Reproduce the rows from the start of the rows through the line containing "4 septembre 2025", substituting "gallery" for every occurrence of "lightbox" and leaving everything else unchanged. Omit the pictures from your answer.

::::::::

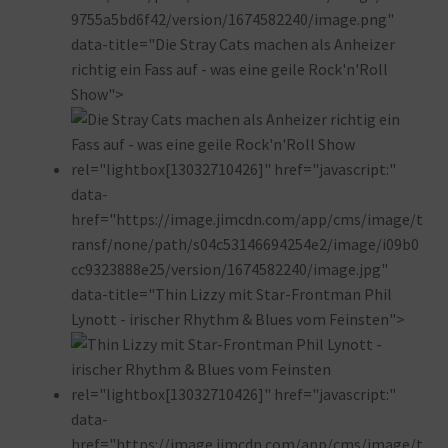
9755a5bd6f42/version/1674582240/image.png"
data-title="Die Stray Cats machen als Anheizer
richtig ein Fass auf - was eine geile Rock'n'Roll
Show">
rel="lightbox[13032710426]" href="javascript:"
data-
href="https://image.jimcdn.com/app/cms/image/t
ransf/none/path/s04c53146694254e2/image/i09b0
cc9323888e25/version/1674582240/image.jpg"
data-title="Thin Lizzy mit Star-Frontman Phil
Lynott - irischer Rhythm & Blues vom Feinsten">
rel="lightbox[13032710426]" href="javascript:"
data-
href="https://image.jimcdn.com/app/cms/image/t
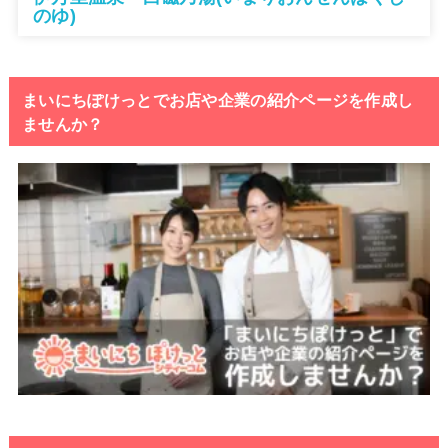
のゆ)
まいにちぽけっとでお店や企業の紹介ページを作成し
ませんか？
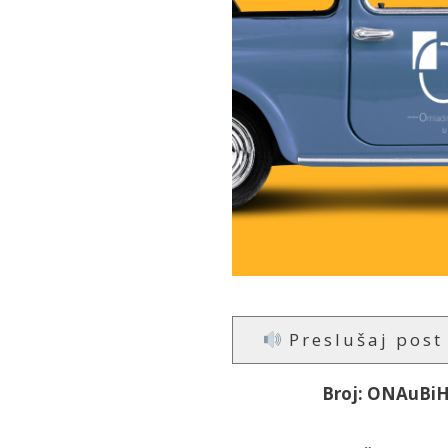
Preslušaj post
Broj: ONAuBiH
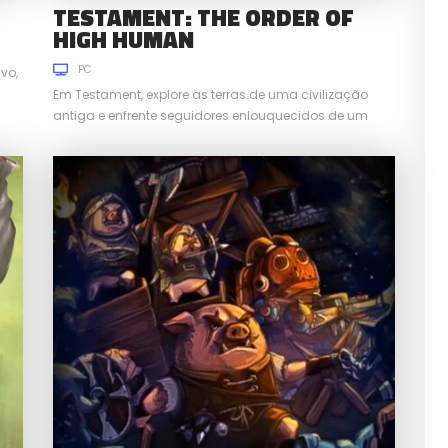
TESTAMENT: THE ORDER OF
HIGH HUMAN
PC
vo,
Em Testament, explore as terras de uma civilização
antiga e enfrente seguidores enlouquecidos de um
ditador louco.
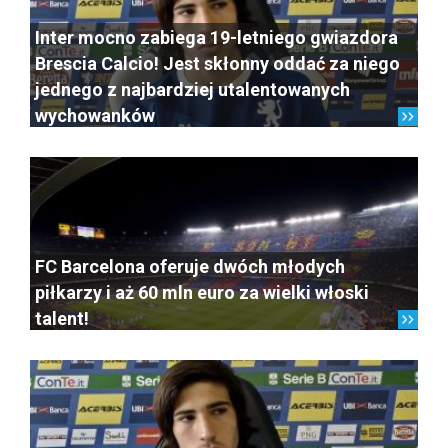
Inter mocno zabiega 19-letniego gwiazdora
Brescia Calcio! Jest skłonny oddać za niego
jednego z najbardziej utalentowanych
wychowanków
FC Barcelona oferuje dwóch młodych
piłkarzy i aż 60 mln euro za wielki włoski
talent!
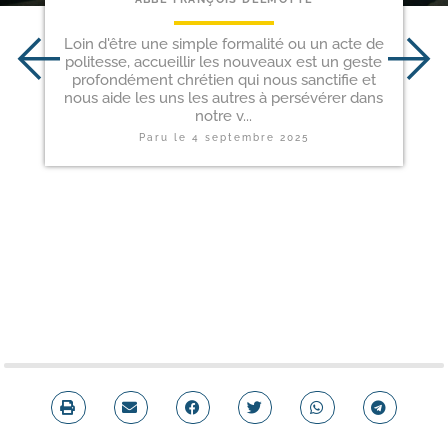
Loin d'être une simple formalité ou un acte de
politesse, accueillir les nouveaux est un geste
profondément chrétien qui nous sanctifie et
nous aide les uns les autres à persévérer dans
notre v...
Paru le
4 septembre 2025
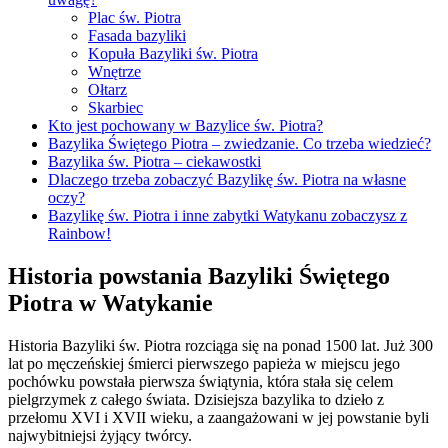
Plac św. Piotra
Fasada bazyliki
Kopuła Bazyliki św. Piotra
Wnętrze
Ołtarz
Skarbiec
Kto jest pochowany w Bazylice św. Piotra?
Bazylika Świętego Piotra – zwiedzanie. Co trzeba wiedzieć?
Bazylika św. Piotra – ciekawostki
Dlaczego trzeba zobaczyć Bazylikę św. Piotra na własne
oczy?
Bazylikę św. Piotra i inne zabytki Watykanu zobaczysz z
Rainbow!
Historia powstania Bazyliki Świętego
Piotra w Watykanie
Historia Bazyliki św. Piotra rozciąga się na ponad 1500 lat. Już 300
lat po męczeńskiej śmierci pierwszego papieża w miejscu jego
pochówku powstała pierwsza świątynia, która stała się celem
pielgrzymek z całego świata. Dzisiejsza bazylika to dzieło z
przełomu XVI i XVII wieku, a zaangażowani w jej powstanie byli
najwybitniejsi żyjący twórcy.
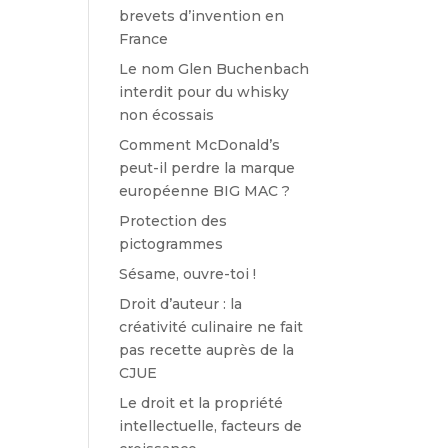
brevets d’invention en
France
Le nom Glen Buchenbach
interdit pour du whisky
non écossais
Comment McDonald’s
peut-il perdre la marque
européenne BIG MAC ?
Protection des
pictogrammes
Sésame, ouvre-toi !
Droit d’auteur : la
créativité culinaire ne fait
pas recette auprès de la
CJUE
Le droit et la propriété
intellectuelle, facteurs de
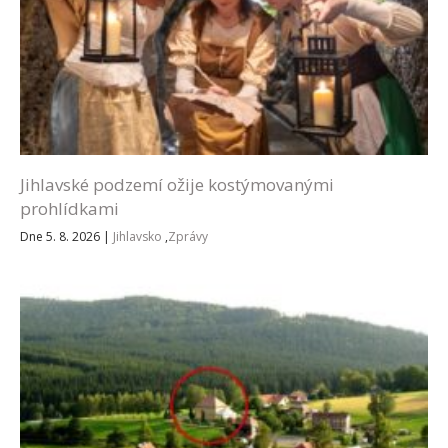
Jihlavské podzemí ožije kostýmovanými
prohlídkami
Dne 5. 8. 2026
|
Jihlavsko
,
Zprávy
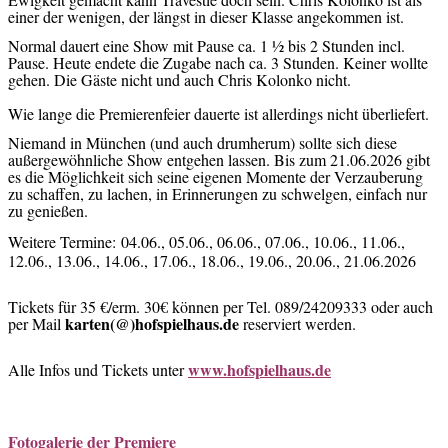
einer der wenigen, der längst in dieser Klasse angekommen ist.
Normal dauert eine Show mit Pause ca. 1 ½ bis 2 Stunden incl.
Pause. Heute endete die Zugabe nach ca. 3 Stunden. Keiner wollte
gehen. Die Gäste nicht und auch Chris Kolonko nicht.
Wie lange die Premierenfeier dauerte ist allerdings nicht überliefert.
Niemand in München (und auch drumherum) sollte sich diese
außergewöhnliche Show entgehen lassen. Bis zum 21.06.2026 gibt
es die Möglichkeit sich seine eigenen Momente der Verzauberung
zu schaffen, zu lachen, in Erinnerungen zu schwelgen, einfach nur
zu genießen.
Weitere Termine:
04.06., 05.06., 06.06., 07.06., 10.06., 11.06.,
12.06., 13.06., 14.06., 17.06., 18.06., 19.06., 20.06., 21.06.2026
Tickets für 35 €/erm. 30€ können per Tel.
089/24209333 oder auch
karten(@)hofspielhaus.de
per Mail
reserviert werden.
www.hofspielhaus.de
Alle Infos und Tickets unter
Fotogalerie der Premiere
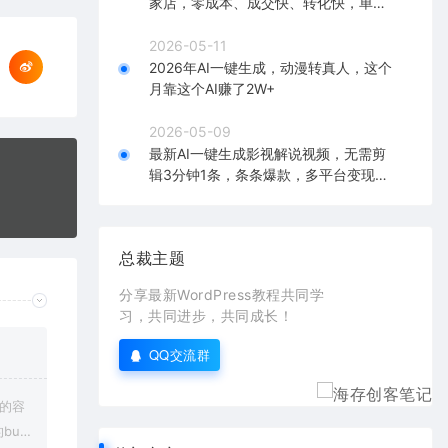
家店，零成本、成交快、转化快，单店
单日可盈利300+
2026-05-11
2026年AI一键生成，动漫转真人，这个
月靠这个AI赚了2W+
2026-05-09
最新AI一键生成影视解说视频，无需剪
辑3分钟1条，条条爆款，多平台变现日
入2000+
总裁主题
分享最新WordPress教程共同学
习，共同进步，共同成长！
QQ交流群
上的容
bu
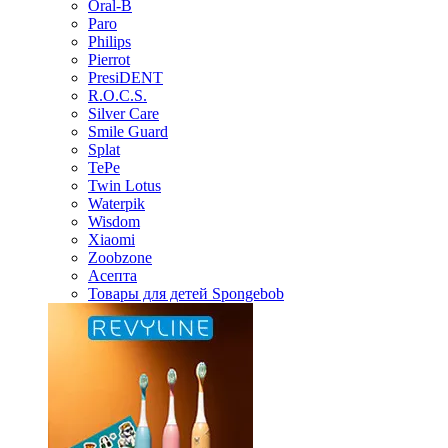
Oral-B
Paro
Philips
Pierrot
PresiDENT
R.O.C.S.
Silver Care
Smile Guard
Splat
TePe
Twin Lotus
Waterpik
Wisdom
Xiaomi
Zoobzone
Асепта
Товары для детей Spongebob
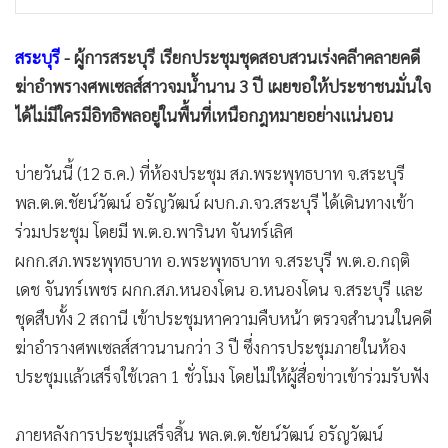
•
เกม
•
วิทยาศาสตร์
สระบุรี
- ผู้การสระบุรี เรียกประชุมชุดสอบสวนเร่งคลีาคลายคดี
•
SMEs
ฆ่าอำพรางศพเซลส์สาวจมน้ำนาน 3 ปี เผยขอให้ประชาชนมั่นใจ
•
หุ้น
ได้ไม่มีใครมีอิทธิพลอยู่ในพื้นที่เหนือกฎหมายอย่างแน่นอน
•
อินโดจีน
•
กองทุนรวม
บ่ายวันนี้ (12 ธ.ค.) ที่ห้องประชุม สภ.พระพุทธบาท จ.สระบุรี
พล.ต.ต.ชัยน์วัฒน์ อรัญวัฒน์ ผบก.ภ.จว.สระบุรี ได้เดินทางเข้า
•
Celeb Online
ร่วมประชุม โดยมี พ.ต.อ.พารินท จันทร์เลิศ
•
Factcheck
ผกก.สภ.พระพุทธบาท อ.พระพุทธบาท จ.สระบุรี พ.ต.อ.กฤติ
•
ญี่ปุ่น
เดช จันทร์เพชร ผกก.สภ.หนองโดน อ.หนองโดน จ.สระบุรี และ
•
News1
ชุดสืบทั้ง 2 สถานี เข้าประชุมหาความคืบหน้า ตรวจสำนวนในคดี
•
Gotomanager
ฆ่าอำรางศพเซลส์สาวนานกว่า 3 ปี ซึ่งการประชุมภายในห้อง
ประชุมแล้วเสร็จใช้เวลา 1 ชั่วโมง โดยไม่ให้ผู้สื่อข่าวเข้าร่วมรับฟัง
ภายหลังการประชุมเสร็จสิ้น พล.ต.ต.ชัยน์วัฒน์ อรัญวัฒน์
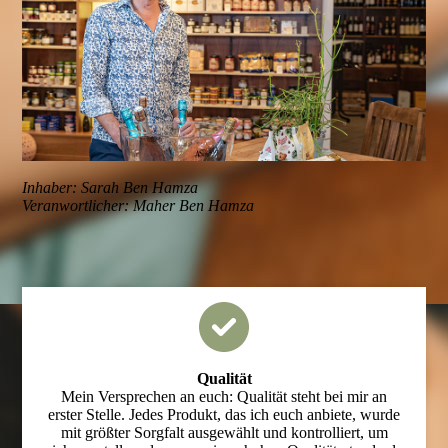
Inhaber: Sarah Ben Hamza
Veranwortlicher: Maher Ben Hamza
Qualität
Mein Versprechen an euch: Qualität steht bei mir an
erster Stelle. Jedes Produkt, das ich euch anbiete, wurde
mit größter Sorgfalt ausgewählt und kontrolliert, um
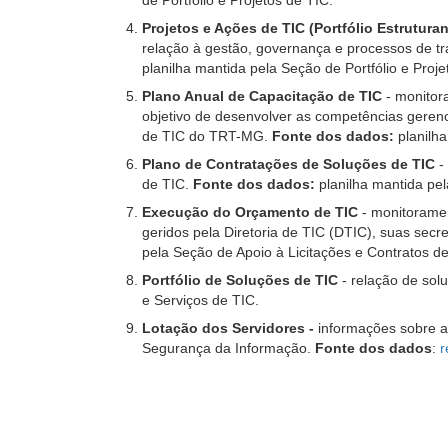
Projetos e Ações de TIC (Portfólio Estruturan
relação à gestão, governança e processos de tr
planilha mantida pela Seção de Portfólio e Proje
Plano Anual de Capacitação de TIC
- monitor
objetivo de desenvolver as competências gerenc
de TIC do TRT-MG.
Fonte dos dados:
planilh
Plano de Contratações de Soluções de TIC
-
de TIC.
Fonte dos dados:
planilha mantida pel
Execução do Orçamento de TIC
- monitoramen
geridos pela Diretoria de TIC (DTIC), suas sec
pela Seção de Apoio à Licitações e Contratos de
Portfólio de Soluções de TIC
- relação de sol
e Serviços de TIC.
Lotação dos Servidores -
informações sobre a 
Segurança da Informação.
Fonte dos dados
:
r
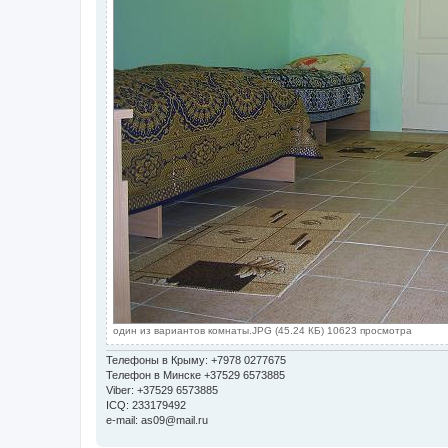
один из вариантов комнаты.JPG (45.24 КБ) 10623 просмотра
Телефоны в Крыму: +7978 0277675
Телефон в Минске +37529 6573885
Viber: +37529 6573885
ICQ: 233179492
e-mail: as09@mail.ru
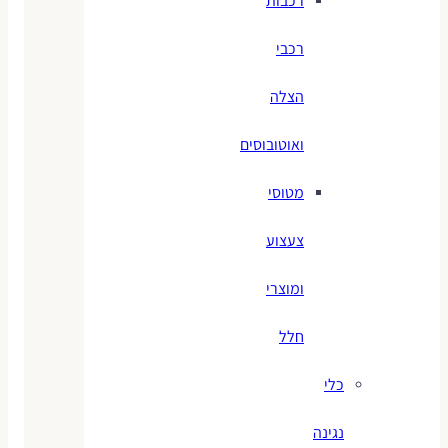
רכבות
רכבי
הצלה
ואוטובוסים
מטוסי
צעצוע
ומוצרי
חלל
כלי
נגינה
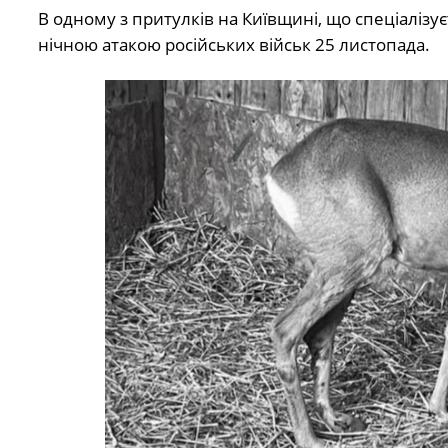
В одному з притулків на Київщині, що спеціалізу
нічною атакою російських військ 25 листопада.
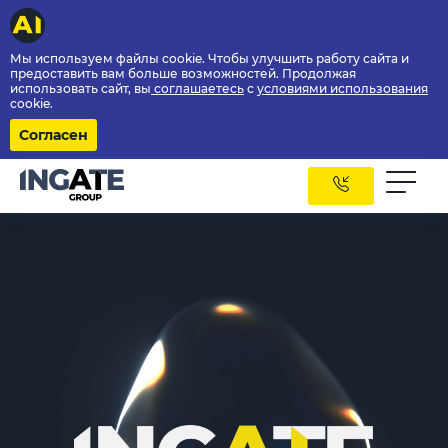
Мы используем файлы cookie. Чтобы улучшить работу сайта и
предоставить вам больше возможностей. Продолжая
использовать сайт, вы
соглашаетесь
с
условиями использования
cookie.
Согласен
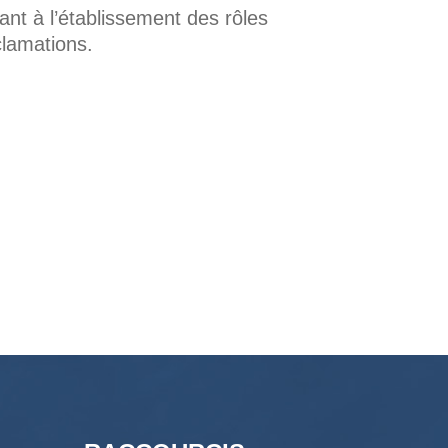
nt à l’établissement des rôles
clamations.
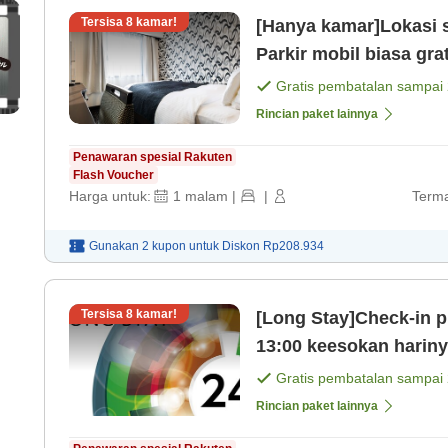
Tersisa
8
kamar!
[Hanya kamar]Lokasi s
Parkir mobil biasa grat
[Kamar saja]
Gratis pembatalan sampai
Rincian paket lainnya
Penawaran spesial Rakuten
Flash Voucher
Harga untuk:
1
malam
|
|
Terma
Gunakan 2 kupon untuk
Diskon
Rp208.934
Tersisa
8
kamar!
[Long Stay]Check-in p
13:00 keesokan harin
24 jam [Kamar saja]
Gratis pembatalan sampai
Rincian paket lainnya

::::::::

• **EXERCISE OUTPUT**
9755a5bd6f42/version/1674582240/image.png"
data-title="Die Stray Cats machen als Anheizer
richtig ein Fass auf - was eine geile Rock'n'Roll
Show">
rel="gallery[13032710426]" href="javascript:"
data-
href="https://image.jimcdn.com/app/cms/image/t
ransf/none/path/s04c53146694254e2/image/i09b0
cc9323888e25/version/1674582240/image.jpg"
data-title="Thin Lizzy mit Star-Frontman Phil
Lynott - irischer Rhythm & Blues vom Feinsten">
rel="gallery[13032710426]" href="javascript:"
data-
href="https://image.jimcdn.com/app/cms/image/t
のゆ)
まいにちぽけっとでお店や企業の紹介ページを作成し
ませんか？
Preslušaj post
Broj: ONAuBiH
TESTAMENT: THE ORDER OF
HIGH HUMAN
PC
vo,
Em Testament, explore as terras de uma civilização
antiga e enfrente seguidores enlouquecidos de um
ditador louco.
Inter mocno zabiega 19-letniego gwiazdora
Brescia Calcio! Jest skłonny oddać za niego
jednego z najbardziej utalentowanych
wychowanków
FC Barcelona oferuje dwóch młodych
piłkarzy i aż 60 mln euro za wielki włoski
talent!
Loin d'être une simple formalité ou un acte de
politesse, accueillir les nouveaux est un geste
profondément chrétien qui nous sanctifie et
nous aide les uns les autres à persévérer dans
notre v...
Paru le
4 septembre 2025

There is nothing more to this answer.